Product Overview
This 4th edition is a major revision of Vol. II of the leading two-volume dynamic programming textbook by Bertsekas, and contains a substantial amount of new material, as well as
a reorganization of old material. The length has increased by more than 60% from the third edition, and
most of the old material has been restructured and/or revised. Volume II now numbers more than 700 pages and is larger in size than Vol. I. It can arguably be viewed as a new book!
Approximate DP has become the central focal point of Vol. II, and occupies more than half of the book (the last two chapters, and large parts of Chapters 1-3). Thus one may also view Vol. II as a followup of the author's 1996 book ``Neuro-Dynamic Programming (coauthored with John Tsitsiklis). The present book focuses to a great extent
on new research that became available after 1996. On the other hand, the textbook style of the book has been preserved, and some material has been explained at an intuitive or informal level, while referring to the journal literature or the Neuro-Dynamic Programming book for a more mathematical treatment.
As the book's focus shifted, increased emphasis was placed on new or recent research in approximate DP and simulation-based methods, as well as on asynchronous iterative methods, in view of the central role of simulation, which is by nature asynchronous. A lot of this material is an outgrowth of research conducted in the six years since the previous edition. Some of the highlights, in the order appearing in the book, are:
(a) A broad spectrum of simulation-based, approximate value iteration, policy iteration, and Q-learning methods based on projected equations and aggregation.
(b) New policy iteration and Q-learning algorithms for stochastic shortest path problems with improper policies.
(c) Reliable Q-learning algorithms for optimistic policy iteration.

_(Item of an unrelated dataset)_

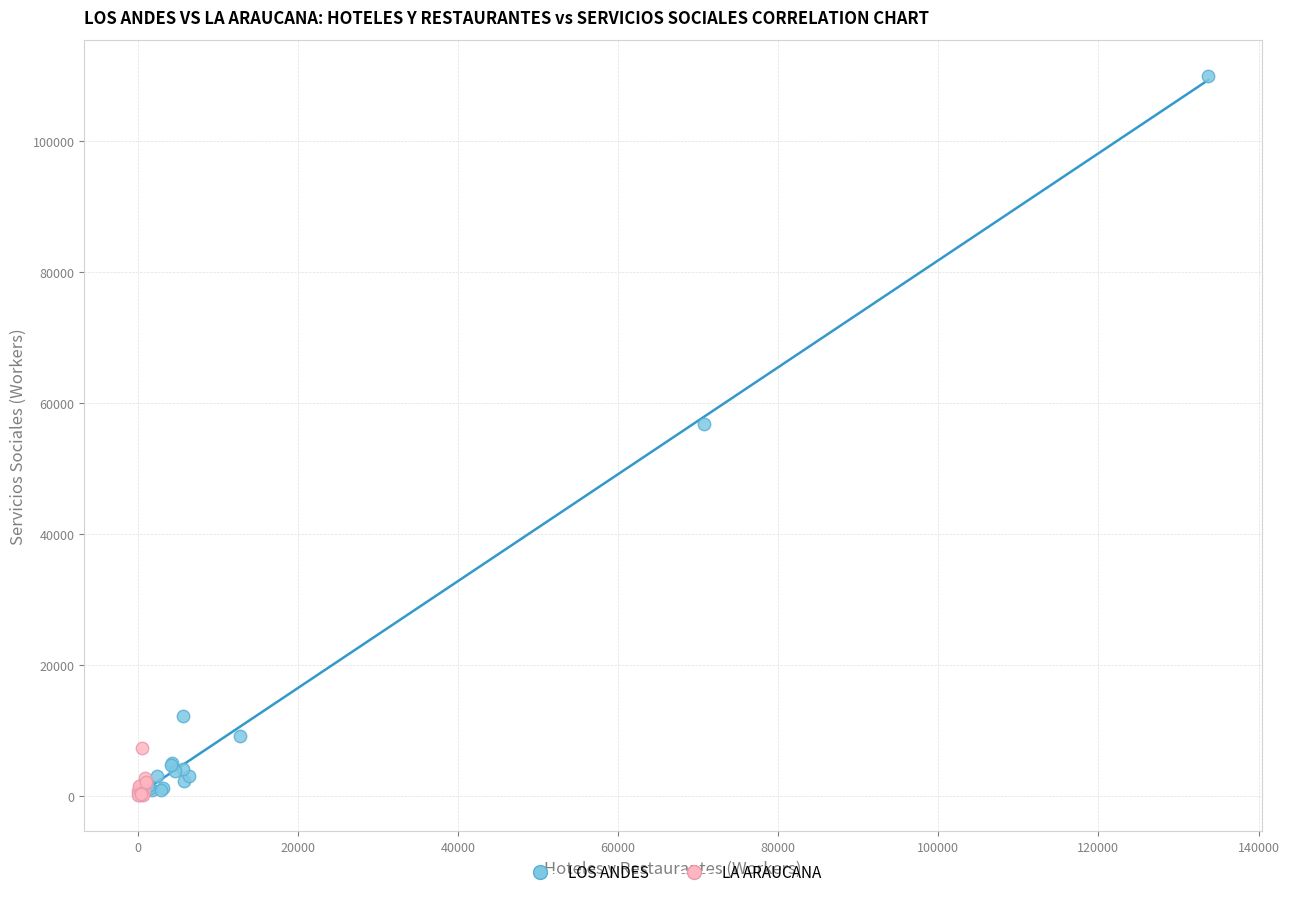

Which series has the largest Y range (max minus min)?

LOS ANDES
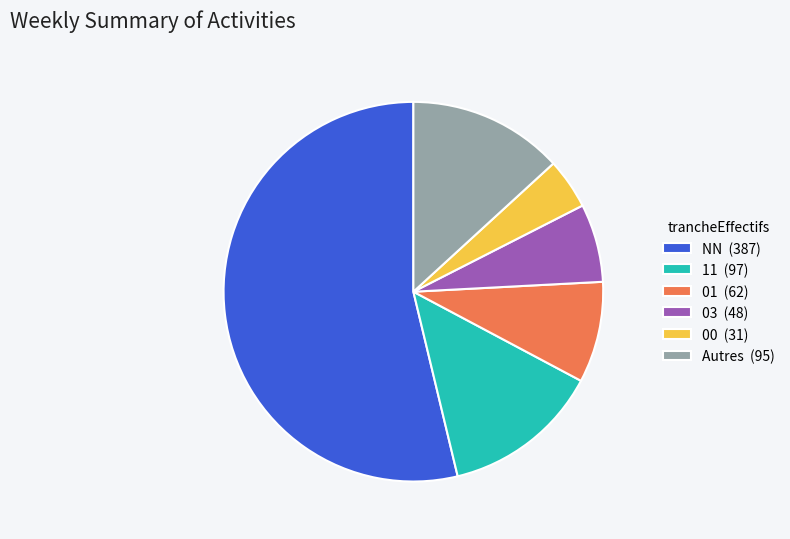

What is the ratio of the value at 01 (62) to the value at 00 (31)?

2.0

(d) New simulation techniques for multistep methods, such as geometric and free-form sampling, based on generalized weighted Bellman equations.
(e) Computational methods for generalized/abstract discounted DP, including convergence analysis and error bounds for approximations.
(f) Monte Carlo linear algebra methods, which extend the approximate DP methodology to broadly applicable problems involving large-scale regression and systems of linear equations.
The book includes a substantial number of examples, and exercises, detailed solutions of many of which are posted on the internet. It was developed through teaching graduate courses at M.I.T., and is supported by a large amount of educational material, such as slides and videos, posted at the MIT Open Courseware, the author's, and the publisher's web sites.
Contents: 1. Discounted Problems - Theory. 2. Discounted Problems - Computational Methods. 3.
Stochastic Shortest Path Problems. 4. Undiscounted Problems. 5. Average Cost per Stage Problems. 6. Approximate Dynamic Programming - Discounted Models. 7. Approximate Dynamic Programming - Nondiscounted Models and Generalizations.